Instructions for the task » Format every line of the entries below as a JSON list of strings, one string per line, and omit any blank lines.

========================================

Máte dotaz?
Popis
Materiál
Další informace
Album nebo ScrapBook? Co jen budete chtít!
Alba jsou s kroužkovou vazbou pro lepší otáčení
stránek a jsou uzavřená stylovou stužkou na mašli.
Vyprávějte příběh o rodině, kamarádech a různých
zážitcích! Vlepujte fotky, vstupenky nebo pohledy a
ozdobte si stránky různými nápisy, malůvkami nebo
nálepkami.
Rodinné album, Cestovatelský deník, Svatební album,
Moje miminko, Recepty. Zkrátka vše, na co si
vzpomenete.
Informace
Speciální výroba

========================================

Answer to the problem »
[
  "Máte dotaz?",
  "Popis",
  "Materiál",
  "Další informace",
  "Album nebo ScrapBook? Co jen budete chtít!",
  "Alba jsou s kroužkovou vazbou pro lepší otáčení",
  "stránek a jsou uzavřená stylovou stužkou na mašli.",
  "Vyprávějte příběh o rodině, kamarádech a různých",
  "zážitcích! Vlepujte fotky, vstupenky nebo pohledy a",
  "ozdobte si stránky různými nápisy, malůvkami nebo",
  "nálepkami.",
  "Rodinné album, Cestovatelský deník, Svatební album,",
  "Moje miminko, Recepty. Zkrátka vše, na co si",
  "vzpomenete.",
  "Informace",
  "Speciální výroba"
]